When programmers automate something, we often want to go whole-hog and automate everything. But it’s good to remember there’s still a place for manual testing with machine assistance: instead of expending exponential effort to automate everything, automate the easy bits and hard-code answers to the hard research problems. When I was compiling the following graph of sources of test data, I noticed a striking polarization at the ends of "automated" and "non-automated."
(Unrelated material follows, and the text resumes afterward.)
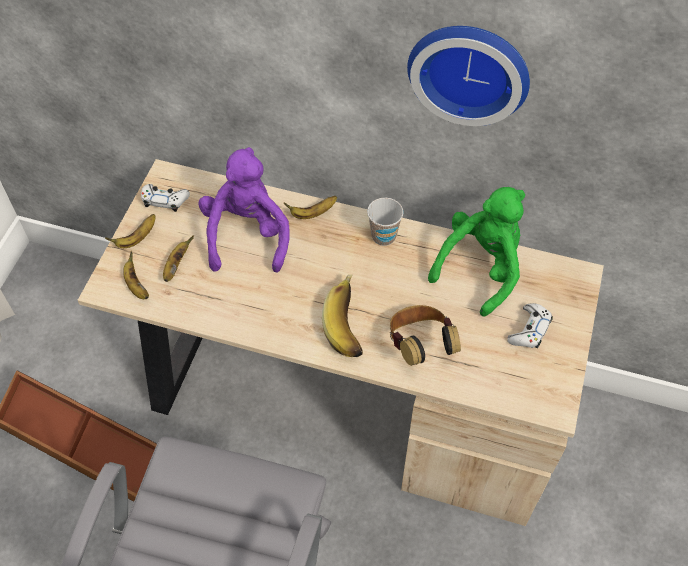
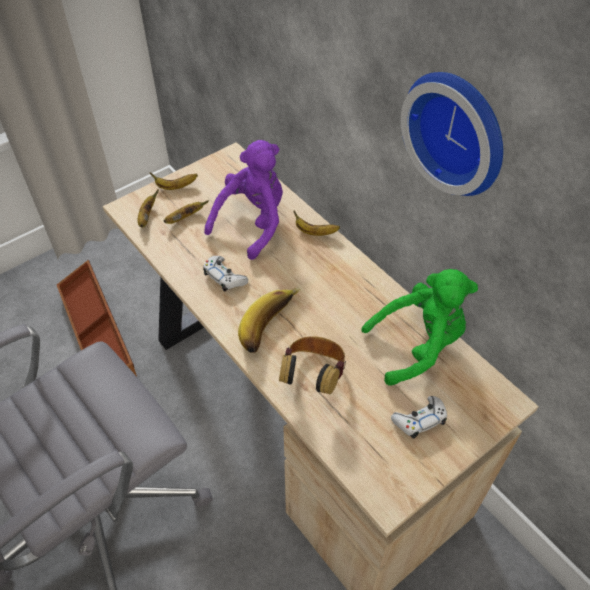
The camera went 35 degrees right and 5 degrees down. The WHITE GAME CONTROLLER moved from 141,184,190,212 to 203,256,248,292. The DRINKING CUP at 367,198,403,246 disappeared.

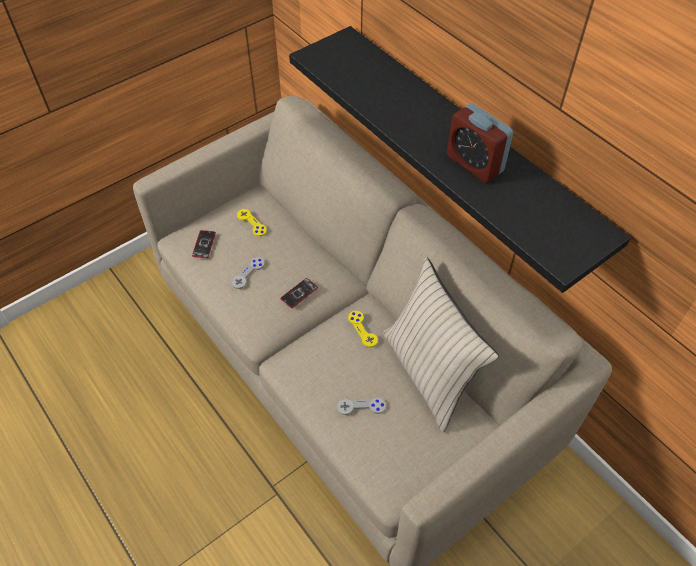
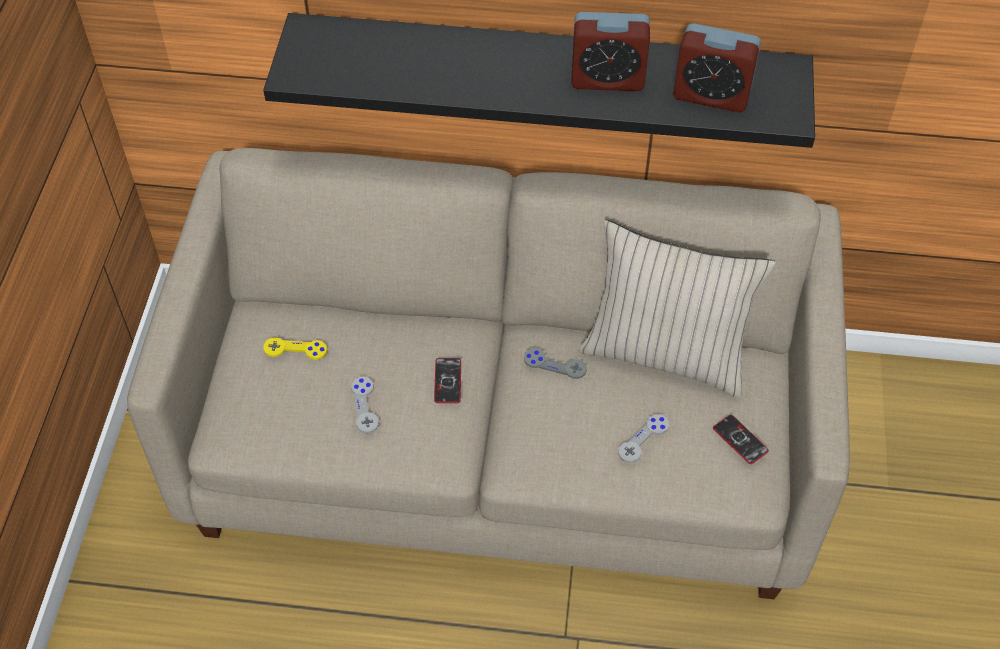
The camera went 45 degrees left and 0 degrees up. The PHONE moved from 192,230,216,258 to 713,415,769,464. The YELLOWISH GAME CONTROLLER at 348,311,378,348 became the GRAY GAME CONTROLLER at 524,348,587,379. The ALARM CLOCK at 673,23,761,112 appeared.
An ideal test framework would support combining all of these data sources and all of these testing mechanisms. Some novel approaches include:

  • Randomly generated test-cases with manual verification. Obviously you won’t be able to hand verify thousands of test-cases, but a few concrete examples can do wonders for documentation purposes, and random generation prevents us from only picking “nice” inputs.
  • Reference implementation as previous version of the code. To the limit, you automatically accept the output of an old implementation and save it to your test suite, and when a test starts failing you the framework asks you to check the output, and if it’s “better” than before you overwrite the old test data with the new. GHC’s test suite has something along these lines.
  • You’ve written lots of algebraic laws, which you are using Quickcheck to verify. You should be able to swap out the random generator with a deterministic stream of data from a sampled data source. You’d probably want a mini-DSL for various source formats and transforming them into your target representation. This also works great when you’ve picked manual inputs, but exactly specifying the output result is a pain because it is large and complicated. This is data-driven testing.
  • Non-fuzzing testing frameworks like Quickcheck and Smallcheck are reasonably good at dealing with runtime exceptions but not so much with more critical failures like segmentation faults. Drivers for these frameworks should take advantage of statelessness to notice when their runner has mysteriously died and let the user know the minimal invocation necessary to reproduce the crash—with this modification, these frameworks subsume fuzzers (which are currently built in an ad hoc fashion.)

It would be great if we didn’t have to commit to one testing methodology, and if we could reuse efforts on both sides of the fence for great victory.